Buchrezension: Jan Lindners „Romeo und Julia: Reanimiert“

In „Romeo und Julia: Reanimiert“ wird der alte Klassiker von William Shakespeare für alle zugänglich gemacht.

Das neue Stück vom Leipziger Autor Jan Lindner hätten bestimmt einige Schüler ihrer schnöden Lektüre aus der Oberstufe vorgezogen: In „Romeo und Julia: Reanimiert“ wird der alte Klassiker von William Shakespeare nämlich schön durch den Kakao gezogen. Aber voll schön!

Romeo verliebt sich in Julia und umgekehrt, die Familie beider Liebenden sind seit Jahrzehnten verfeindet, das trübt die Wolke 7 und durch eine unglückliche Verkettung von Zufällen bringen sich beide um. Sorry für den unerwarteten Spoiler, aber der Klassiker aus William Shakespeares Feder dürfte wohl selbst dem schlimmsten Lesemuffel ein Begriff sein. In der Variante von Jan Lindner wird das Stück allerdings ordentlich auf den Kopf gestellt – das Setting liegt in unserem heutigen, digitalen Zeitalter. 

Wenn des Feindes Möpse bellen

Das schlägt sich dann nämlich so auf die Story nieder, dass der anstößige Para-Graf Eifelturm in seinem Feed über die schöne Julia Cabriolet scrollt und das 13-jährige Mädchen zu seiner Frau machen möchte. Zeitgleich lernt der Jungspund Romeo das Mädchen kennen und verliebt sich trotz der tiefen Feindschaft zwischen den Cabriolets und Monumentagues in sie. Nachdem die beiden sich auf einer Feier von Julias Vater kennen gelernt haben, beschließen die beiden heimlich zu heiraten, um die Feindschaft ihrer Familien zu beenden. Pater Florenzo soll die Trauung halten. „Und heute blenden euch ner Dame Brüste, aus der des Feindes Möpse bellen!“, stellt dieser zwar sehr richtig fest, trotzdem sagt er dem Vorhaben zu und die tragisch-komische Geschichte nimmt ihren Lauf.

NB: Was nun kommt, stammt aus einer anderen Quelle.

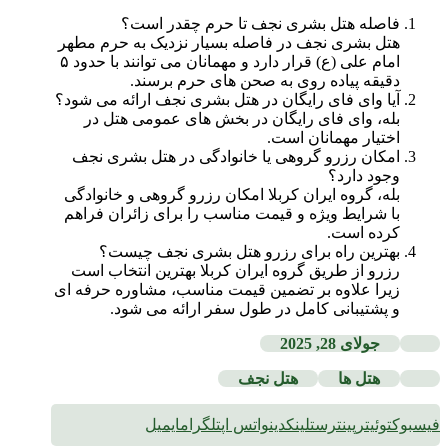
فاصله هتل بشری نجف تا حرم چقدر است؟
هتل بشری نجف در فاصله بسیار نزدیک به حرم مطهر
امام علی (ع) قرار دارد و مهمانان می توانند با حدود ۵
دقیقه پیاده روی به صحن های حرم برسند.
آیا وای فای رایگان در هتل بشری نجف ارائه می شود؟
بله، وای فای رایگان در بخش های عمومی هتل در
اختیار مهمانان است.
امکان رزرو گروهی یا خانوادگی در هتل بشری نجف
وجود دارد؟
بله، گروه ایران کربلا امکان رزرو گروهی و خانوادگی
با شرایط ویژه و قیمت مناسب را برای زائران فراهم
کرده است.
بهترین راه برای رزرو هتل بشری نجف چیست؟
رزرو از طریق گروه ایران کربلا بهترین انتخاب است
زیرا علاوه بر تضمین قیمت مناسب، مشاوره حرفه ای
و پشتیبانی کامل در طول سفر ارائه می شود.
جولای 28, 2025
هتل ها
هتل نجف
فیسبوک
توئیتر
پینترست
لینکدین
واتس اپ
تلگرام
ایمیل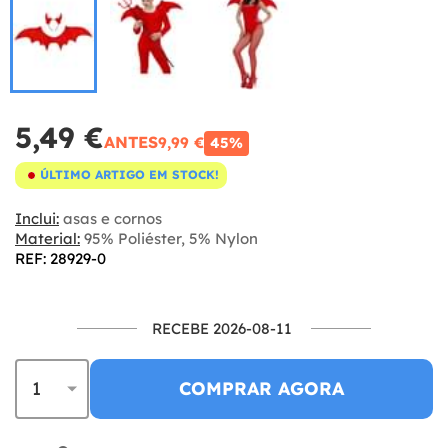
5,49 €
ANTES
9,99 €
45%
ÚLTIMO ARTIGO EM STOCK!
Inclui:
asas e cornos
Material:
95% Poliéster, 5% Nylon
REF: 28929-0
RECEBE 2026-08-11
COMPRAR AGORA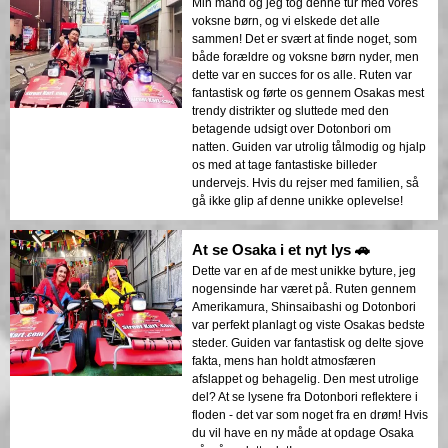
Min mand og jeg tog denne tur med vores
voksne børn, og vi elskede det alle
sammen! Det er svært at finde noget, som
både forældre og voksne børn nyder, men
dette var en succes for os alle. Ruten var
fantastisk og førte os gennem Osakas mest
trendy distrikter og sluttede med den
betagende udsigt over Dotonbori om
natten. Guiden var utrolig tålmodig og hjalp
os med at tage fantastiske billeder
undervejs. Hvis du rejser med familien, så
gå ikke glip af denne unikke oplevelse!
At se Osaka i et nyt lys 🚗
Dette var en af de mest unikke byture, jeg
nogensinde har været på. Ruten gennem
Amerikamura, Shinsaibashi og Dotonbori
var perfekt planlagt og viste Osakas bedste
steder. Guiden var fantastisk og delte sjove
fakta, mens han holdt atmosfæren
afslappet og behagelig. Den mest utrolige
del? At se lysene fra Dotonbori reflektere i
floden - det var som noget fra en drøm! Hvis
du vil have en ny måde at opdage Osaka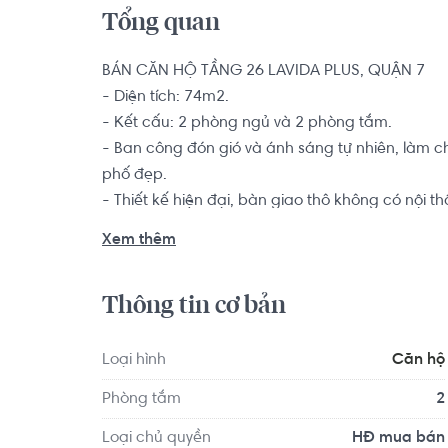
Tổng quan
BÁN CĂN HỘ TẦNG 26 LAVIDA PLUS, QUẬN 7

- Diện tích: 74m2.

- Kết cấu: 2 phòng ngủ và 2 phòng tắm. 

- Ban công đón gió và ánh sáng tự nhiên, làm ch
phố đẹp.

- Thiết kế hiện đại, bàn giao thô không có nội thấ
nội thất trong không gian sống riêng của bạn tù
Xem thêm
Căn hộ 2 phòng ngủ là sự lựa chọn hàng đầu dàn
kiếm một chốn an cư để yên tâm lập nghiệp nơi
Thông tin cơ bản
Dự án được đầu tư xây dựng với kiến trúc hiện đ
như: Trung tâm thương mại, hồ bơi, phòng tập gym
Loại hình
Căn hộ
em,...Không gian sống tại khu căn hộ luôn tron
Phòng tắm
2
Plus được đầu tư một khu liên hợp thể thao với s
cây xanh cùng với hồ bơi rộng 2.000m2, để phụ
Loại chủ quyền
HĐ mua bán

Beim Lesen des Textes muss man sofort an die rasant-bunte Verfilmung des Klassikers „Romeo+Juliet“ mit Leonardo DiCaprio denken. Nur ist „Romeo und Julia: Reanimiert“ sogar noch ein Stück flapsiger und schamlos: So beendet Romeos Freund Benno die Party des ersten Kennenlernens, indem er sich beherzt auf die Tanzfläche und Julias Rock übergibt; und der Pfarrer, der Romeo und Julia trauen soll, möchte Romeo gegen seinen Liebeskummer ein Potenzmittel verschreiben. Trotzdem schafft es der Autor Jan Lindner gekonnt, Reim an Reim in Form eines Sonetts aneinander zu reihen, so dass sich der Text tatsächlich liest wie das Original aus dem Ende des 16. Jahrhunderts.

Ein Klassiker mit sächsischer Färbung

Jan Lindner ist übrigens auch kein Unbekannter: Der Sprachkünstler lebt seit vielen Jahren in Leipzig und tritt auf den Lesebühnen „Kunstloses Brot“, „Pinzette vs. Kneifzange“ und dem Topic Slam im Beyerhaus auf. Eine leichte regionale Färbung lässt sich der eigentlich gebürtige Jenaer dann auch nicht nehmen und verpasst der Amme von Julia einen sächsischen Dialekt, der sie insgeheim zum Lieblingscharakter des Romans macht. So umschreibt sie Julia den Para-Grafen zu Beginn des Stückes ungefähr so: „Gscheit isso. Un gut gebaut, mein Mäusschn! Bei souner Aussicht gönnt i nimmor schlafen!“ Besonders witzig ist auch, wie der Autor die technischen Neuerungen unserer Zeit in die historische Geschichte einbaut. So benutzt Romeo zum Beispiel eine Prügel-App auf seinem Handy, die die Rauferei mit Julias Vetter Prototybalt und seinem Freund Kaputio mit Soundeffekten wie „Uff!“ oder „Argh!“ von einer Computerstimme gesprochen untermalt.

Ob das Stück von Jan Lindner genauso düster endet wie das Original, soll hier natürlich nicht verraten werden. Auf dem Weg zum Ende der fünf Akte hin soll bis dahin auch erstmal schön geschmunzelt und gekichert werden. Tipp: Vorher noch einmal durch das Original blättern, dann fallen noch mehr lustige Details und Adaptionen auf.